Colorado voters will also get a chance to strengthen and expand their right to check government with the Petition Rights Amendment. Supporters of Amendment 38 are being badly outspent by big business and big government interests . . . but at least voters will decide.
In Maine, Nebraska, and Oregon, voters will determine the fate of state spending limits. In each state, government spending growth would be capped at inflation plus population growth and only voters, not politicians, could decide to break the cap. State government would be required to put surplus money away in good economic times to cushion against future revenue dips, and/or to refund money to taxpayers.
The politicians, public employee unions and an alphabet soup of government-funded lobbies opposing these measures have made outrageous charges. According to them, any limit to the growth of government whatsoever amounts to a drastic cut that will destroy all life forms on the planet.
Mary Adams, the plain-talking grandmother leading the charge for Maine's Taxpayers Bill of Rights, calls the measure's opponents "absolutely unscrupulous." She jokes that, "The enemies will tell you your teeth are going to rot and your hair is going to fall out if it passes."

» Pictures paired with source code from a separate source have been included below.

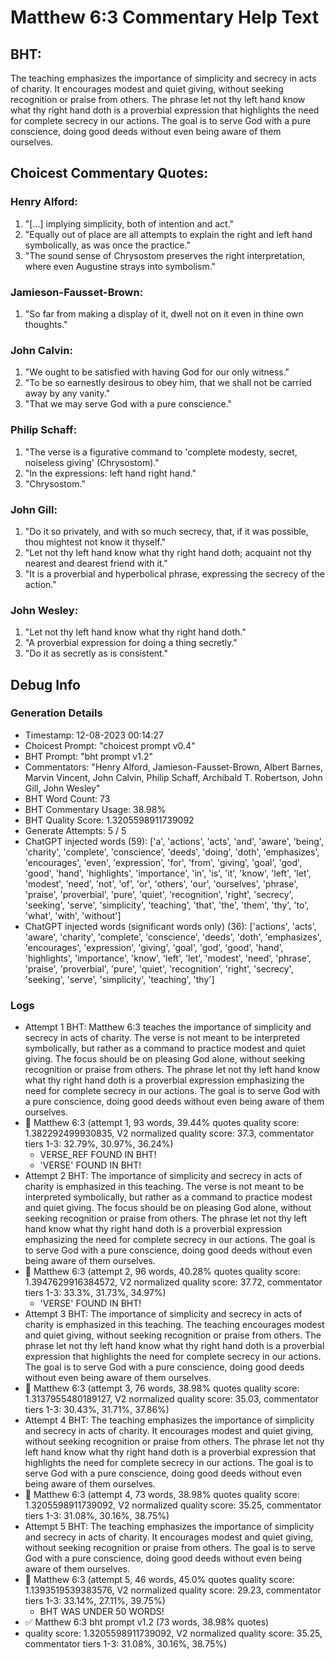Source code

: # Matthew 6:3 Commentary Help Text

## BHT:
The teaching emphasizes the importance of simplicity and secrecy in acts of charity. It encourages modest and quiet giving, without seeking recognition or praise from others. The phrase let not thy left hand know what thy right hand doth is a proverbial expression that highlights the need for complete secrecy in our actions. The goal is to serve God with a pure conscience, doing good deeds without even being aware of them ourselves.

## Choicest Commentary Quotes:
### Henry Alford:
1. "[...] implying simplicity, both of intention and act."
2. "Equally out of place are all attempts to explain the right and left hand symbolically, as was once the practice."
3. "The sound sense of Chrysostom preserves the right interpretation, where even Augustine strays into symbolism."

### Jamieson-Fausset-Brown:
1. "So far from making a display of it, dwell not on it even in thine own thoughts."

### John Calvin:
1. "We ought to be satisfied with having God for our only witness."
2. "To be so earnestly desirous to obey him, that we shall not be carried away by any vanity."
3. "That we may serve God with a pure conscience."

### Philip Schaff:
1. "The verse is a figurative command to 'complete modesty, secret, noiseless giving' (Chrysostom)."
2. "In the expressions: left hand right hand."
3. "Chrysostom."

### John Gill:
1. "Do it so privately, and with so much secrecy, that, if it was possible, thou mightest not know it thyself." 
2. "Let not thy left hand know what thy right hand doth; acquaint not thy nearest and dearest friend with it."
3. "It is a proverbial and hyperbolical phrase, expressing the secrecy of the action."

### John Wesley:
1. "Let not thy left hand know what thy right hand doth."
2. "A proverbial expression for doing a thing secretly."
3. "Do it as secretly as is consistent."


## Debug Info
### Generation Details
- Timestamp: 12-08-2023 00:14:27
- Choicest Prompt: "choicest prompt v0.4"
- BHT Prompt: "bht prompt v1.2"
- Commentators: "Henry Alford, Jamieson-Fausset-Brown, Albert Barnes, Marvin Vincent, John Calvin, Philip Schaff, Archibald T. Robertson, John Gill, John Wesley"
- BHT Word Count: 73
- BHT Commentary Usage: 38.98%
- BHT Quality Score: 1.3205598911739092
- Generate Attempts: 5 / 5
- ChatGPT injected words (59):
	['a', 'actions', 'acts', 'and', 'aware', 'being', 'charity', 'complete', 'conscience', 'deeds', 'doing', 'doth', 'emphasizes', 'encourages', 'even', 'expression', 'for', 'from', 'giving', 'goal', 'god', 'good', 'hand', 'highlights', 'importance', 'in', 'is', 'it', 'know', 'left', 'let', 'modest', 'need', 'not', 'of', 'or', 'others', 'our', 'ourselves', 'phrase', 'praise', 'proverbial', 'pure', 'quiet', 'recognition', 'right', 'secrecy', 'seeking', 'serve', 'simplicity', 'teaching', 'that', 'the', 'them', 'thy', 'to', 'what', 'with', 'without']
- ChatGPT injected words (significant words only) (36):
	['actions', 'acts', 'aware', 'charity', 'complete', 'conscience', 'deeds', 'doth', 'emphasizes', 'encourages', 'expression', 'giving', 'goal', 'god', 'good', 'hand', 'highlights', 'importance', 'know', 'left', 'let', 'modest', 'need', 'phrase', 'praise', 'proverbial', 'pure', 'quiet', 'recognition', 'right', 'secrecy', 'seeking', 'serve', 'simplicity', 'teaching', 'thy']

### Logs
- Attempt 1 BHT: Matthew 6:3 teaches the importance of simplicity and secrecy in acts of charity. The verse is not meant to be interpreted symbolically, but rather as a command to practice modest and quiet giving. The focus should be on pleasing God alone, without seeking recognition or praise from others. The phrase let not thy left hand know what thy right hand doth is a proverbial expression emphasizing the need for complete secrecy in our actions. The goal is to serve God with a pure conscience, doing good deeds without even being aware of them ourselves.
- 🔄 Matthew 6:3 (attempt 1, 93 words, 39.44% quotes quality score: 1.382292499930835, V2 normalized quality score: 37.3, commentator tiers 1-3: 32.79%, 30.97%, 36.24%) 
	- VERSE_REF FOUND IN BHT! 
	- 'VERSE' FOUND IN BHT!
- Attempt 2 BHT: The importance of simplicity and secrecy in acts of charity is emphasized in this teaching. The verse is not meant to be interpreted symbolically, but rather as a command to practice modest and quiet giving. The focus should be on pleasing God alone, without seeking recognition or praise from others. The phrase let not thy left hand know what thy right hand doth is a proverbial expression emphasizing the need for complete secrecy in our actions. The goal is to serve God with a pure conscience, doing good deeds without even being aware of them ourselves.
- 🔄 Matthew 6:3 (attempt 2, 96 words, 40.28% quotes quality score: 1.3947629916384572, V2 normalized quality score: 37.72, commentator tiers 1-3: 33.3%, 31.73%, 34.97%) 
	- 'VERSE' FOUND IN BHT!
- Attempt 3 BHT: The importance of simplicity and secrecy in acts of charity is emphasized in this teaching. The teaching encourages modest and quiet giving, without seeking recognition or praise from others. The phrase let not thy left hand know what thy right hand doth is a proverbial expression that highlights the need for complete secrecy in our actions. The goal is to serve God with a pure conscience, doing good deeds without even being aware of them ourselves.
- 🔄 Matthew 6:3 (attempt 3, 76 words, 38.98% quotes quality score: 1.3137955480189127, V2 normalized quality score: 35.03, commentator tiers 1-3: 30.43%, 31.71%, 37.86%)
- Attempt 4 BHT: The teaching emphasizes the importance of simplicity and secrecy in acts of charity. It encourages modest and quiet giving, without seeking recognition or praise from others. The phrase let not thy left hand know what thy right hand doth is a proverbial expression that highlights the need for complete secrecy in our actions. The goal is to serve God with a pure conscience, doing good deeds without even being aware of them ourselves.
- 🔄 Matthew 6:3 (attempt 4, 73 words, 38.98% quotes quality score: 1.3205598911739092, V2 normalized quality score: 35.25, commentator tiers 1-3: 31.08%, 30.16%, 38.75%)
- Attempt 5 BHT: The teaching emphasizes the importance of simplicity and secrecy in acts of charity. It encourages modest and quiet giving, without seeking recognition or praise from others. The goal is to serve God with a pure conscience, doing good deeds without even being aware of them ourselves.
- 🔄 Matthew 6:3 (attempt 5, 46 words, 45.0% quotes quality score: 1.1393519539383576, V2 normalized quality score: 29.23, commentator tiers 1-3: 33.14%, 27.11%, 39.75%) 
	- BHT WAS UNDER 50 WORDS!
- ✅ Matthew 6:3 bht prompt v1.2 (73 words, 38.98% quotes)
- quality score: 1.3205598911739092, V2 normalized quality score: 35.25, commentator tiers 1-3: 31.08%, 30.16%, 38.75%)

Adams has horses on her farm and carries a bridle around the state with her. She explains that she loves her horses and she loves her government, but that both need the bridle so that they can be kept under control.
"This isn't about anything other than whether the power will rest with the taxpayer or with the people in Augusta who tax at will," says Adams.
Now that's something worth going to the polls for!
But you might want to put on your body armor.